12. En deuxième lieu, en se fondant sur la circonstance que le Mas de Foulc ne figurait pas sur les documents graphiques du plan local d'urbanisme répertoriant les éléments remarquables du paysage dont la liste est annexée au plan, le maire de Saint Côme-et-Maruéjols n'a pas méconnu l'étendue de sa compétence.
13. En dernier lieu, la circonstance que le conseil municipal de Saint-Côme-et-Maruéjols ait décidé lors de sa séance du 20 mars 2013 de demander à l'ancien propriétaire du Mas de Foulc de donner à la commune un terrain situé quartier de la Condamine et de lui vendre au prix du terrain agricole " un bout de parcelle " pour la création d'un chemin en échange d'un examen de sa demande afin que le Mas de Foulc soit inscrit au titre des bâtiments agricoles qui, en raison de leur intérêt architectural ou patrimonial, peuvent faire l'objet d'un changement de destination n'est pas de nature à établir que l'arrêté en litige est entaché d'un détournement de pouvoir. En tout état de cause, dès lors que le refus de permis de construire en litige est fondé légalement ainsi qu'il a été vu aux points 6 et 8, le moyen tiré du détournement de pouvoir doit être écarté.

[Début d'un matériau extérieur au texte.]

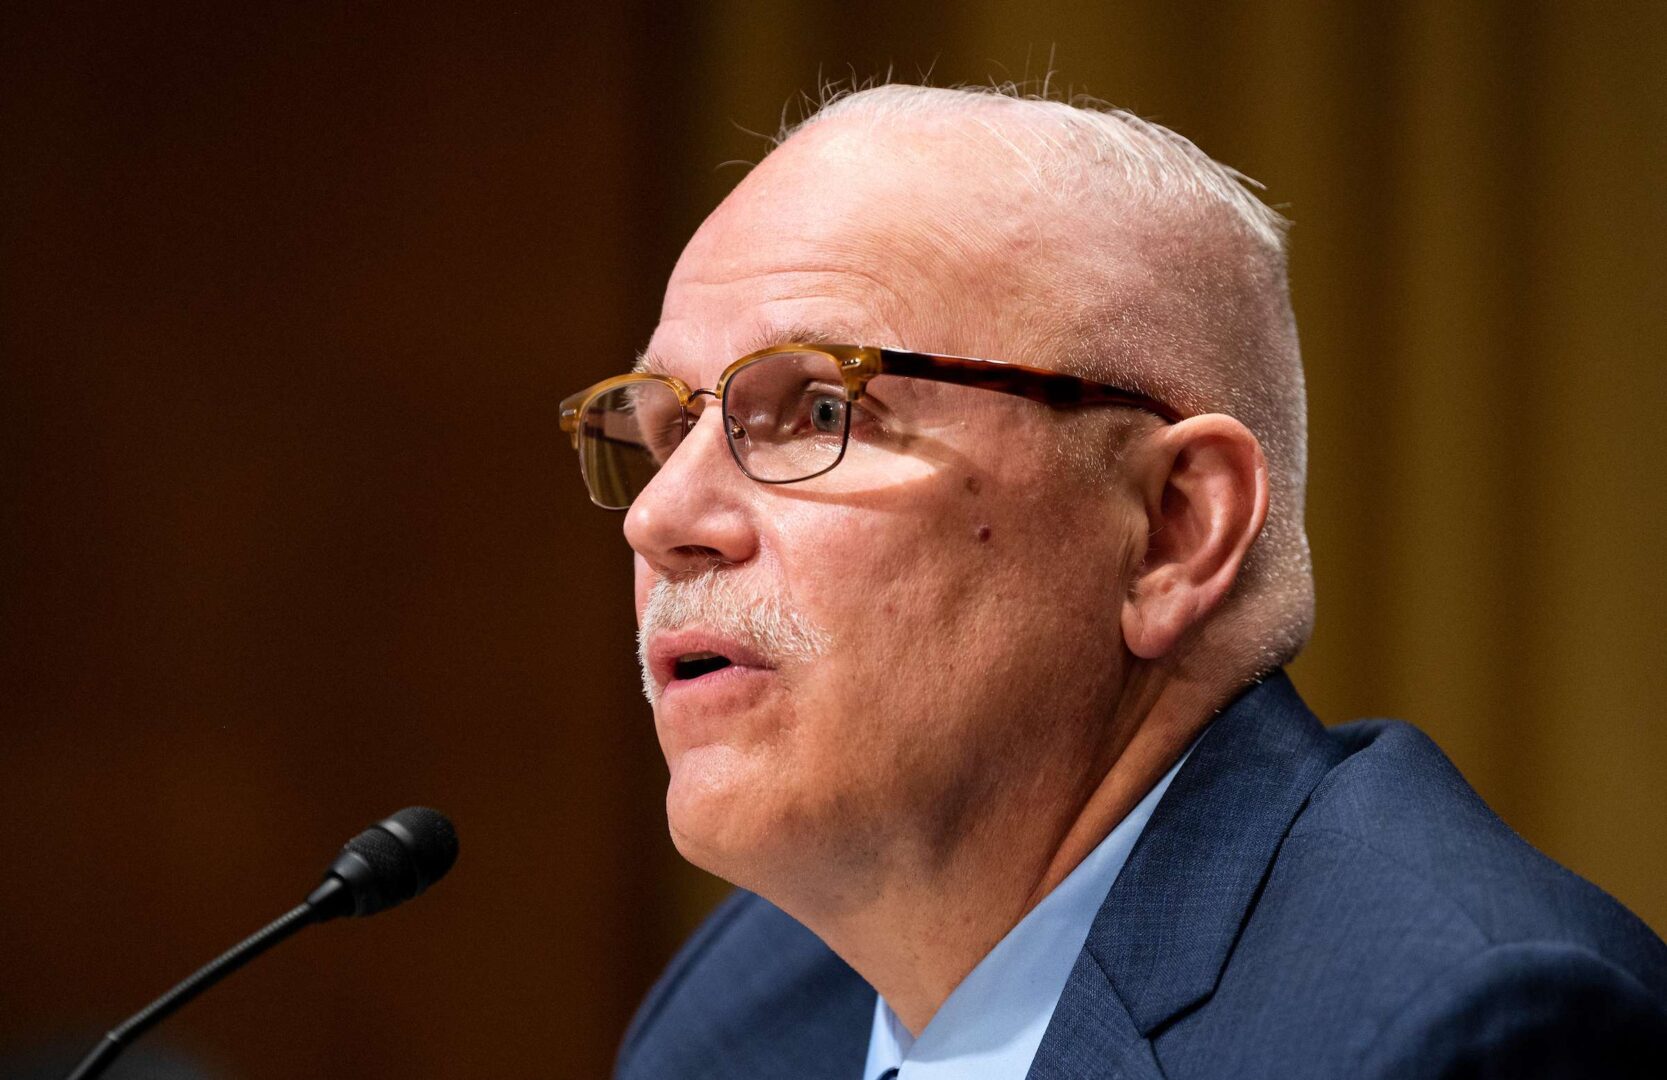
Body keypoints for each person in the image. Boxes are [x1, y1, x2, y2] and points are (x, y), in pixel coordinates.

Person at [559, 84, 1667, 1078]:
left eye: (820, 412)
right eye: (664, 431)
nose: (661, 520)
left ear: (1170, 529)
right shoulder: (740, 1016)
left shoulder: (1457, 1031)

14. Il résulte de ce qui précède que la commune de Saint-Côme-et-Maruéjols est fondée à soutenir que c'est à tort que, par le jugement attaqué, le tribunal administratif de Nîmes a annulé l'arrêté du 11 avril 2016. Il y a lieu, par suite, d'en prononcer l'annulation et de rejeter, par voie de conséquence, la demande présentée par M. F... devant ledit tribunal.
Sur l'injonction sollicitée par M. F... :
15. Le présent arrêt qui annule le jugement du 9 mai 2018 et rejette la demande présentée par M. F... devant le tribunal administratif de Nîmes n'implique aucune mesure d'exécution. Il y a lieu, par suite, de rejeter les conclusions susvisées.
Sur les frais liés au litige :
16. Les dispositions de l'article L. 761-1 du code de justice administrative font obstacle à ce que la commune de Saint-Côme-et-Maruéjols, qui n'est pas dans la présente instance la partie perdante, verse à M. F... la somme qu'il demande au titre des frais exposés par lui et non compris dans les dépens. Dans les circonstances de l'espèce, il n'y a pas lieu de mettre à la charge du pétitionnaire une quelconque somme au titre de l'article L. 761-1 du code de justice administrative.
D É C I D E :
Article 1er : Le jugement du tribunal administratif de Nîmes du 9 mai 2018 est annulé.
Article 2 : La demande présentée par M. F... devant le tribunal administratif de Nîmes est rejetée.
Article 3 : Le surplus des conclusions des parties est rejeté.
Article 4 : Le présent arrêt sera notifié à la commune de Saint-Côme-et-Maruéjols et à M. G... F....
Délibéré après l'audience du 19 janvier 2021, où siégeaient :
- M. Chazan, président,
- Mme E..., président assesseur,
- Mme H..., première conseillère.
Rendu public par mise à disposition au greffe le 2 février 2021.